So one year has come and gone. This has been the fastest, yet the longest year of my life. So much has happened. First, we lost our baby girl (May 7, 2008). About a month later, I found out that I was pregnant. We had our baby boy, and now we are here again, with tomorrow marking the one year "anniversary" of loosing Ava Rae. I hate to call it anniversary. When I think of the word "anniversary", I think of a joyous occassion...like a wedding anniversary. I can tell you that May 7th was not a joyous occassion for me.
As I sit here typing this in tears, my heart is breaking. I know that I am blessed with my two boys, any mommy would be lucky to have the two of them. However, a piece of me is missing...my little girl. Ava would be a little over 15 months old today. I wonder what she would look like, what kind of personality she would have, what she would be getting into. I think about the future. I wonder how many boys daddy would have had to run off, what she would look like in a wedding gown, seeing her daddy walk her down the aisle, seeing her grow as a person.
I can not type much today, for many reasons.
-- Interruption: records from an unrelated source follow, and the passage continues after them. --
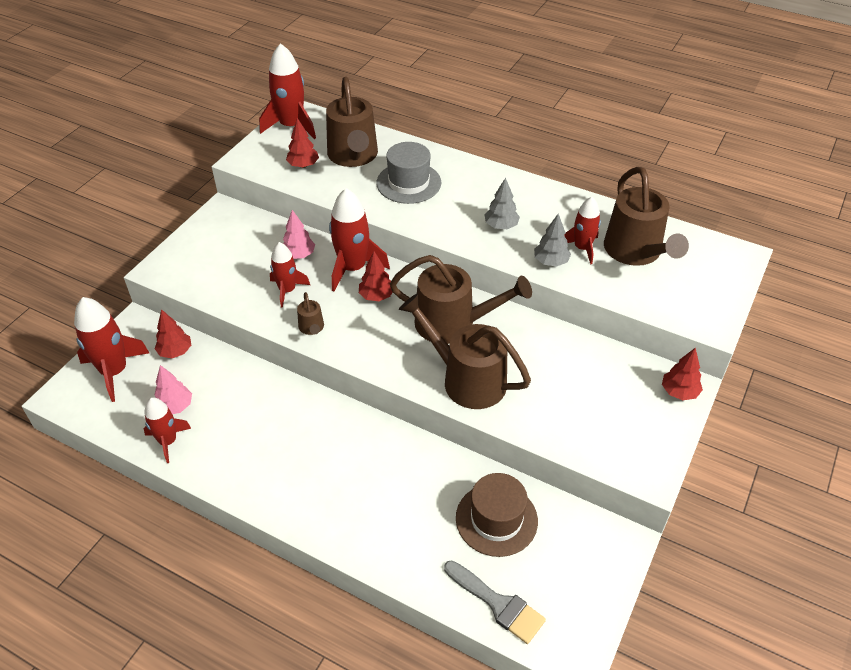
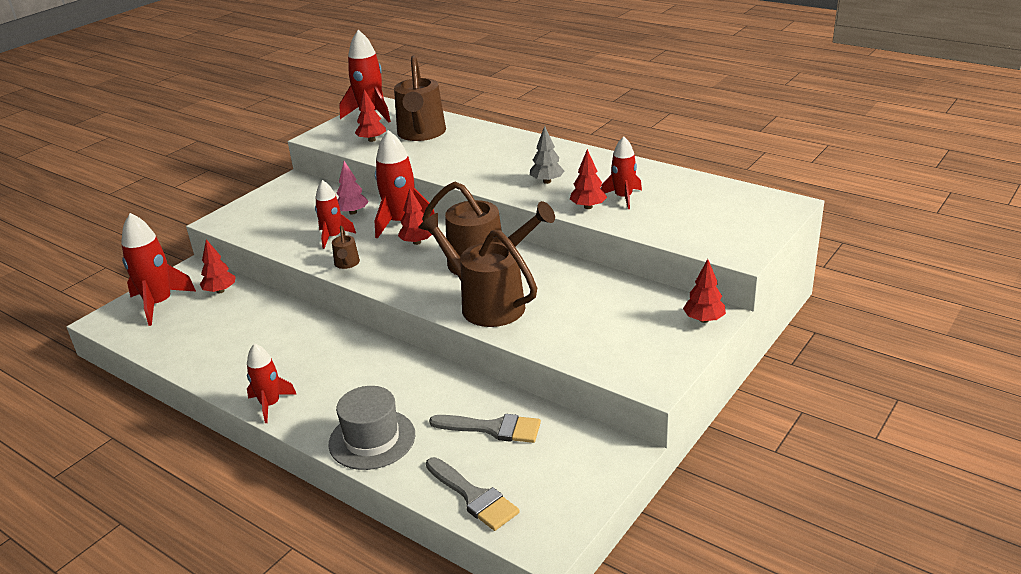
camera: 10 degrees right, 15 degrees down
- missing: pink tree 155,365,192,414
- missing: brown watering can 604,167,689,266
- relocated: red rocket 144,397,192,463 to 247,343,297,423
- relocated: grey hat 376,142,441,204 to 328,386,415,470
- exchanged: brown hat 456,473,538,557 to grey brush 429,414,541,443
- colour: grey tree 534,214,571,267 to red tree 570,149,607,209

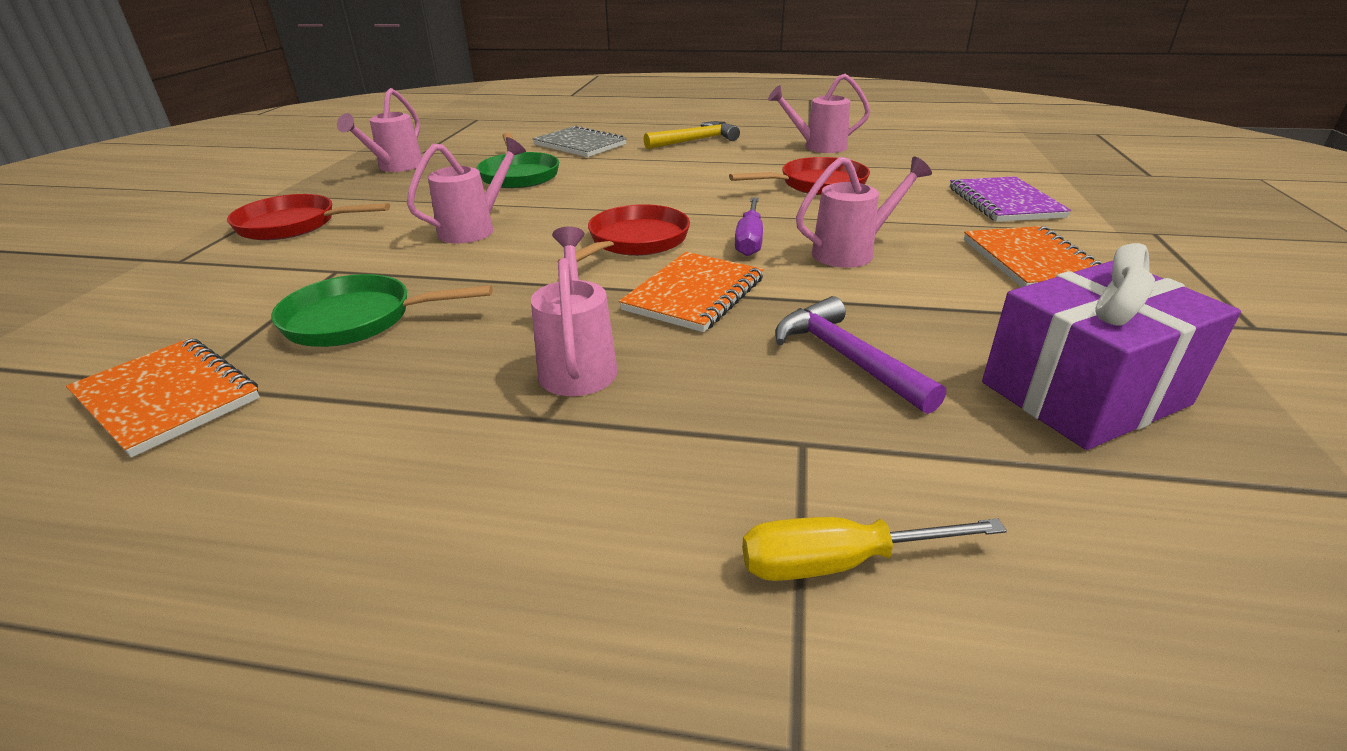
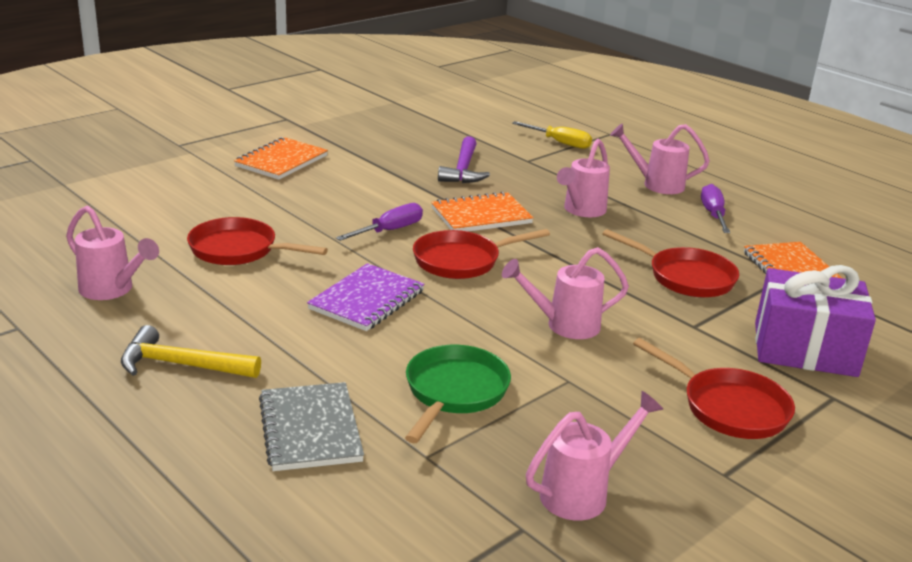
camera: 145 degrees left, 5 degrees down
- appeared: purple screwdriver 701,184,730,233
- relocated: pink watering can 796,157,932,268 to 610,123,710,194
- relocated: purple notebook 950,176,1071,222 to 307,263,425,331
- relocated: purple gift 982,243,1241,450 to 755,265,876,377
- colour: green pan 271,274,493,347 to red pan 603,229,739,297

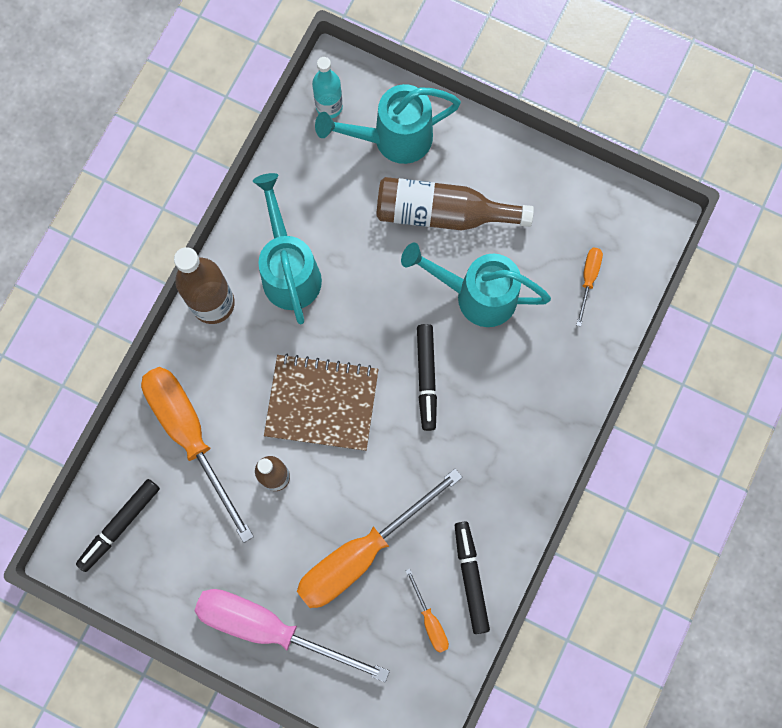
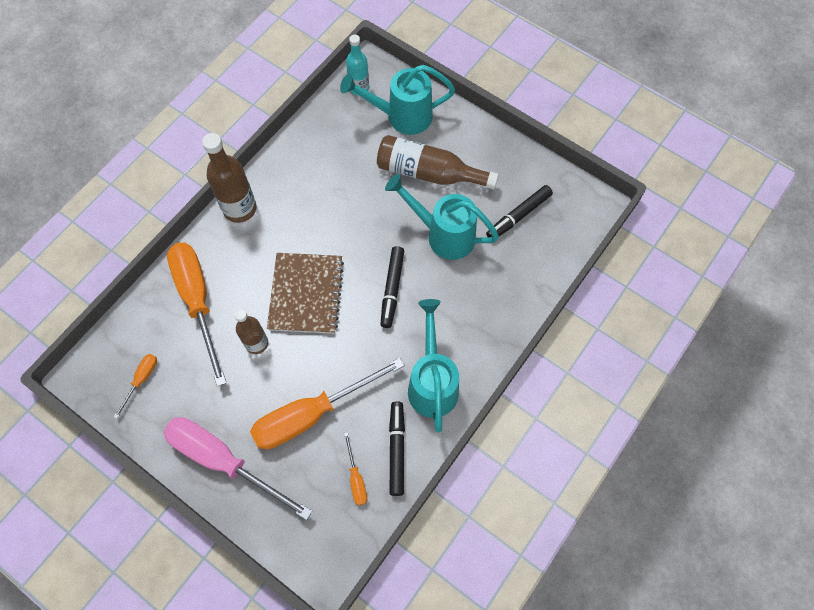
camera: 10 degrees right, 10 degrees down
- relocated: black marker 76,479,160,572 to 486,185,553,237
- relocated: turquoise watering can 253,173,322,324 to 408,299,459,432
- relocated: orange screwdriver 576,248,603,326 to 114,354,157,419
- spun: brown notebook 264,353,379,451 = 267,253,344,334 75 degrees clockwise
But as always, Ava baby, you are in my heart and on my mind. Our lives are forever changed because of you. You are a gift that was easily accepted from God, a gift that I would never return. I wish your time here with us was longer, a lot longer, but I am happy that I got the time that I did with you. I know that you watch over us, I feel it. My heart just aches for you, it always will I am sure. What I would give to hold you again, to hear you again, to kiss you again. You are my angel. My love for you goes deeper then words. Mommy, daddy, and bubby miss you. Brody is learning all about you already. He stares at your pictures on the wall all of the time. I think he too is in awe of your beauty. Again, we love you baby girl...forever and ever.